To be read: January 8, May 8, September 8
We, therefore, intend to found a school for the Lord’s service. 46In drawing up the regulations, we hope to introduce nothing harsh or burdensome. 47But even if, to correct vices or to preserve love for one another, we are prompted to a little strictness, 48do not be quickly discouraged and fly from the way of salvation. The beginning of the Way must be narrow. 49But as we advance in the way of life and faith, we shall run the path of God’s commandments with expanded hearts and the inexpressible delight of love. 50Never departing from His guidance and persevering in His teaching in the monastery until death, we may by patience share in the sufferings of Christ, and may be found worthy also to share with Him in His kingdom.
We come to the end of the Prologue and Benedict’s summary statement of purpose: “We therefore, intend to found a school for the Lord’s service.” This is a word of hope for all of us who struggle with our own sense of inadequacy in spiritual matters. We see the spiritual depth of the saints, and even our friends in the Church, and we recognize just how far from God we really are. However, as a fellow priest once said, “We measure our insides against their outsides. And that is not valid.” It serves no purpose for us to compare, and Benedict gives us the reason: we are all in school—“the school for the Lord’s service”—and we are each at our own level of education and expertise. We want to make it more difficult than it needs to be. In the recesses of our spirit we know we are unworthy and we convince ourselves that we must earn the Lord’s favor. But the words of this concluding paragraph of the Prologue are meant to encourage us to persevere. “Do not be quickly discouraged and fly from the way of salvation.”
St. Benedict is, of course, writing his Rule for the cenobite—the man committed to the monastic life. But the stated purpose of his Rule ought to apply to all Christians seeking unity with Christ: “Never departing from His guidance…we may by patience share in the sufferings of Christ, and may be found worthy also to share with Him in His kingdom.” Whether in the monastery or secular world, discipline is the key to keeping to the path of righteousness. And the Rule of Saint Benedict offers us a plan—a curriculum—for pursuing a right relationship with God. No single spiritual rule will fit the needs of every Christian, and Benedict acknowledges this. That is why he refers to it as a school. Not every student will excel in every subject. We each have gifts, one differing from the other. And each is adept at using the tools for which he or she is most highly suited and trained. Thus, Benedict says, “In drawing up the regulations, we hope to introduce nothing harsh or burdensome.”

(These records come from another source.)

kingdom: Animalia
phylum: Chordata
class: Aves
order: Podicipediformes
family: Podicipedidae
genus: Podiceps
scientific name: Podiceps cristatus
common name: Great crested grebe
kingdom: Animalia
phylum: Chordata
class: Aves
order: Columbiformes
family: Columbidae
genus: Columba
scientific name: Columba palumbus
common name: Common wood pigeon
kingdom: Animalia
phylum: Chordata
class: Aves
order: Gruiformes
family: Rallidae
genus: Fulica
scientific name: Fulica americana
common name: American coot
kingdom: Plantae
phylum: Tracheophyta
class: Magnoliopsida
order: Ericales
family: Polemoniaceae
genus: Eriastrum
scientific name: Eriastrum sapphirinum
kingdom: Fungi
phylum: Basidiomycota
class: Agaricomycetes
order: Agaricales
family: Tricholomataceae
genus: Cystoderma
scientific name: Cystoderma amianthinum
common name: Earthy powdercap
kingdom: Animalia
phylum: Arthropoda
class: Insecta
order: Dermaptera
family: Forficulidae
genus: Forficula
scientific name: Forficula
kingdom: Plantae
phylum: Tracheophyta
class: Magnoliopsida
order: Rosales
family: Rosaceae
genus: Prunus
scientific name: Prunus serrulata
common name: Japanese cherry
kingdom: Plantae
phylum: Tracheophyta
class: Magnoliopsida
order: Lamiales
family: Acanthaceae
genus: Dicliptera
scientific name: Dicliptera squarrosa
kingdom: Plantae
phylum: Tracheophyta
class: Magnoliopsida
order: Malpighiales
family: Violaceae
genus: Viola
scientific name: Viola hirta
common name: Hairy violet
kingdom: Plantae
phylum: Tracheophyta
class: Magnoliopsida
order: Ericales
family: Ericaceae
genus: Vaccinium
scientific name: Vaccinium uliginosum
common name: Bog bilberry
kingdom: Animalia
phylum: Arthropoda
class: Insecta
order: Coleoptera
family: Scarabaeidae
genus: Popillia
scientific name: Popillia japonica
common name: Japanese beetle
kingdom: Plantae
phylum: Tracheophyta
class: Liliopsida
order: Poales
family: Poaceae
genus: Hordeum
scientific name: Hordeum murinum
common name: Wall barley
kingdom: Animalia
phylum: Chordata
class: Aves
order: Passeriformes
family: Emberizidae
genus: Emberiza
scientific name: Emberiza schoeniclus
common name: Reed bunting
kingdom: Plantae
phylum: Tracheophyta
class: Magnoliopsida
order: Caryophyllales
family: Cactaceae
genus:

The learning is in the doing. The only way to embrace and understand the application of the Rule to our individual lives is to, as it were, enroll in the school and regularly attend classes. “Do not be quickly discouraged and fly from the way of salvation. The beginning of the Way must be narrow.” And with this exhortation to persevere, our father Benedict gives us this encouraging word: “But as we advance in the way of life and faith, we shall run the path of God’s commandments with expanded hearts and the inexpressible delight of love.” We are to “run” like the child who delights in every new thing, like the calf released from the stall (Mal. 4:2), like the athlete pursuing the prize (1 Cor. 9:25; 2 Tim. 2:5). There is great delight in pursuing God’s love; for in this way of life, in following the Rule, there is new life and fulness of joy.